Quickly the sergeant slapped his hand across the mouthpiece. He was too late. The click came again. He hung up, glowering at her.
“Why can’t you keep your mouth shut?”
“I’m awfully sorry. I didn’t realize—”
“Sometimes women disgust me, and today is one of those times!” Wiedenbeck stalked to the door and yanked it open. “They’ve been warned now; it’s not likely we’ll catch them. Where does the janitor spend his time? I want to get into those offices across the hall.”
“I can let you in. I have the key.”
“You have the key?”
“Yes. One key unlocks every door in that corridor. I have a special lock for this door, but all those outer doors have the same kind of lock.” She handed him a key.
The sergeant unlocked the door to the detective’s office and pushed in, Elizabeth Saari at his heels. She picked up his phone and dialed her own number, but other than the ringing of her phone there was nothing.
The sergeant ignored her. He pulled open each desk drawer in turn.
“There it is,” Elizabeth pointed. “That’s the letter.”
Wiedenbeck studied it.
She pointed out the numerals in the center of the sheet. “That’s the original message. These have been added later. Oh look, he found it! Look at these numbers — they match the original.”
“I see them. And guess which typewriter made them all.”
“H— His?”
“His. He spent some time pecking out all these other things.”
“But you surely don’t believe he mailed the letter to himself?”
“No, not that. Somebody got in here, somebody smart enough to discover the tapped wire, somebody who thought fast and used shortcuts. That’s why the somebody didn’t say ‘your telephone is tapped, be careful.’ That’s the long way around. It’s quicker, easier to type down the number and let it go at that. Whoever the somebody was, he’d understand such a message concerning his own phone and he expected Horne to do likewise.”
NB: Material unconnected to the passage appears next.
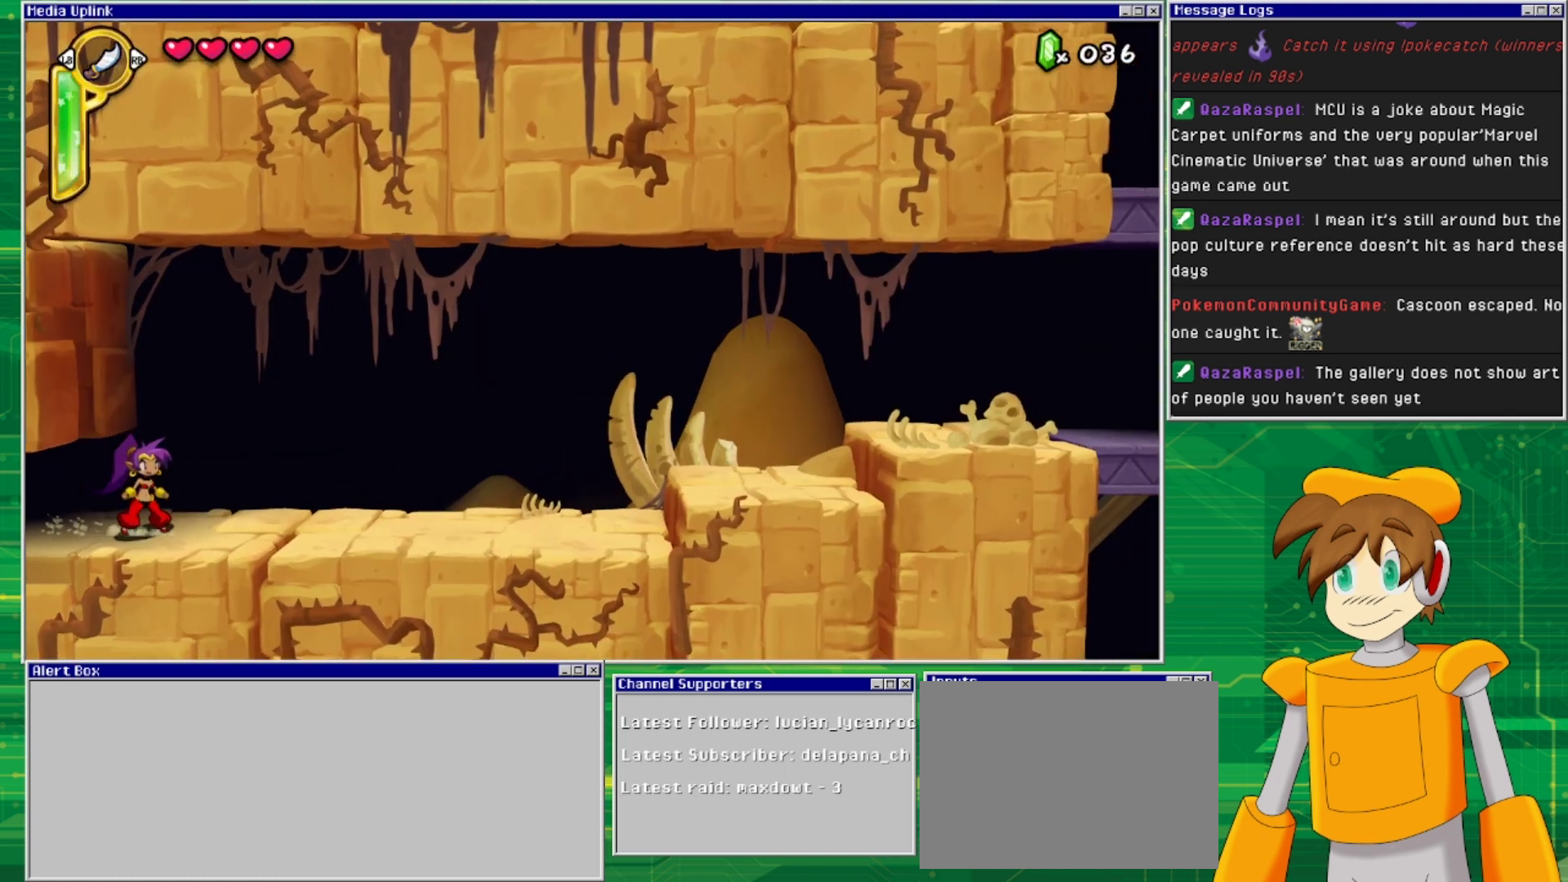
Gameplay with a controller (PlayStation layout); each line is a JSON object with the inputs held at the frame after it. "events" lists button and stick changes between this image and that frame as [ms after this image, input, new state], when the widget could be followed in between. Not read: L2 L3 R1 R2 R3 left_stick right_stick.
{"buttons": ["DPAD_RIGHT"], "events": [[67, "DPAD_RIGHT", "down"]]}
“But why mail it to him? Why not leave it propped up on the desk?”
“Supposing the party who tapped his wire wandered in? He might be in the habit of hanging around the office. If he were sufficiently nosy to tap his wire, he wouldn’t hesitate to read a note on his desk.
“But a letter coming in the morning’s mail is different. There are likely to be other letters, and it wouldn’t be noticeable. Too, the nosy party isn’t so likely to be around when the mail arrives, whereas he could come in sometime during the night. It works out right.”
“You make it sound so simple, sergeant. Why couldn’t Chuck see through it?”
“Charles Horne doesn’t think fast until he’s thrown for a loop, then he shines. This letter puzzled him but didn’t scare him. He probably has tumbled to it, by now.” “He must have attempted to do something about it.”
“He did,” the sergeant replied dryly. “He left town.”
Elizabeth whirled on him and grabbed his lapel.
“Sergeant Wiedenbeck, where would the other person be who tapped that phone?”
“Two or three places. In the next office — which isn’t likely, somewhere in the basement where all the wires come down, or in the tunnel under the street where they join the main cable.”
“Why are we standing here? I have a key to the next office.”
He snatched it out of her hand and strode rapidly to the next door opening into the corridor. The key turned and the door was shoved open. The office was empty; the wires for a telephone installation vanished into the baseboard. The sergeant pulled the door shut and made for the back stairway. Elizabeth Saari was right behind him.
The janitor maintained his own one-room “office” in the basement, adjoining a locked room which housed his supplies. The janitor was lying face down in the open doorway of his own room, his head bleeding.